━━━━━ GIVEN INFORMATION
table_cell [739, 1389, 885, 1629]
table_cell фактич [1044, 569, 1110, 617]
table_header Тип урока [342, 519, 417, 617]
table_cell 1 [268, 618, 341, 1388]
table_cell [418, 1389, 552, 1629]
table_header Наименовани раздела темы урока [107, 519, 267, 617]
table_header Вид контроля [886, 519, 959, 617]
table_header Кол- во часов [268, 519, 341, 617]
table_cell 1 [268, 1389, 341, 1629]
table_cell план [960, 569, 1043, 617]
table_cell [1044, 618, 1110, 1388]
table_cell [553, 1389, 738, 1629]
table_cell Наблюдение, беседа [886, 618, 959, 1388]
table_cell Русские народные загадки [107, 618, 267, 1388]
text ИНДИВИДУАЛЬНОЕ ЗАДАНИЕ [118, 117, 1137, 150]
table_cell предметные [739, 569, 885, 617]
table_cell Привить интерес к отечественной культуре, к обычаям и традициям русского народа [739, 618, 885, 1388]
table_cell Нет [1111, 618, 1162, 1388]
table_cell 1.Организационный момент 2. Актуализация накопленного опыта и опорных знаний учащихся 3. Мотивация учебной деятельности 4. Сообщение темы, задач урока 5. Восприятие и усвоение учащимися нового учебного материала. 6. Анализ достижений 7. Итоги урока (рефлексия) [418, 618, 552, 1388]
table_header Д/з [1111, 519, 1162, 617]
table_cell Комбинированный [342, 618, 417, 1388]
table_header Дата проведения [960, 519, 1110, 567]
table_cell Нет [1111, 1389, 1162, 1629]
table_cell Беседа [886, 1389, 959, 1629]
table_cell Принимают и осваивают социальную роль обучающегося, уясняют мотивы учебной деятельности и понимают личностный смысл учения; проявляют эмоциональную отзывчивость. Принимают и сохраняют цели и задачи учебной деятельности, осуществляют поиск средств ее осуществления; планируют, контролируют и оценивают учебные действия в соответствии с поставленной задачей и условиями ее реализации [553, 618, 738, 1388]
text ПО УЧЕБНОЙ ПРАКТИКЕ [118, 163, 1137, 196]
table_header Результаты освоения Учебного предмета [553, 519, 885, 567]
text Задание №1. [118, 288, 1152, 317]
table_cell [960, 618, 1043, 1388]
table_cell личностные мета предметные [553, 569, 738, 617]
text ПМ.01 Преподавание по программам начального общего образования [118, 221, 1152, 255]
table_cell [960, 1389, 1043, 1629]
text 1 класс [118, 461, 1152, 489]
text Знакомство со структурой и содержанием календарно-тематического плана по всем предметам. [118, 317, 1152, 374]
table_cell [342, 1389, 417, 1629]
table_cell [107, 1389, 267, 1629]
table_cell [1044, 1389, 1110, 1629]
━━━━━━━━━━
# WHAT YOU HAVE TO DO:
Find the line that contains "table_cell [342, 1389, 417, 1629]". Write out that line and every line after it through the end of the data, exactly, and nothing else.

# ANSWER TO THIS TASK:
table_cell [342, 1389, 417, 1629]
table_cell [107, 1389, 267, 1629]
table_cell [1044, 1389, 1110, 1629]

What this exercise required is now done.